Every quiet lie whispered in the dark.
He wasn't angry the way I imagined.
He was calm in the way men get when rage has already burned through them and left nothing but ash.
"She wanted you to end me," he continued.
"Now I want you to end her."
The weight of that sentence crushed the air between us.
In that moment, I saw the full picture—
how manipulation multiplies,
how secrets don't stay loyal,
how chaos doesn't care who it consumes.
This wasn't love.
This wasn't revenge.
This was madness asking for permission.
"No," I said.
One word.
Firm.
Final.
He laughed softly, like he expected resistance.

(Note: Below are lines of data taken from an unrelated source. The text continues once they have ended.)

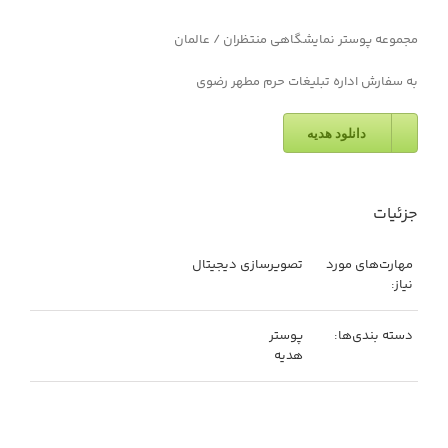
مجموعه پوستر نمایشگاهی منتظران / عالمان
به سفارش اداره تبلیغات حرم مطهر رضوی
دانلود هدیه
جزئیات
مهارت‌های مورد
تصویرسازی دیجیتال
نیاز:
دسته بندی‌ها:
پوستر
هدیه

"You're already involved," he said.
"You don't walk away from something like this."
"Yes," I replied.
"You do.
Or you lose yourself completely."
I understood something then that felt like clarity carved in stone:
The moment you agree to destroy someone—
no matter the reason—
you become the very thing you swear you're not.
I wasn't going to be her weapon.
And I wasn't going to be his.
I refused to carry blood for anyone's broken marriage.
Refused to turn pain into legacy.
Refused to let their war make me a criminal of conscience.
"I'm done," I said.
"With all of it."
He stared at me, searching for weakness.
For hesitation.
For fear.
What he found instead was resolve.
Some lines, once crossed, don't let you come back.
Some doors close forever behind you.
When I walked away this time, it wasn't temptation I escaped—
It was annihilation.
And I knew, without doubt:
Surviving isn't just about avoiding death.
Sometimes it's about refusing to become a monster just because others already have.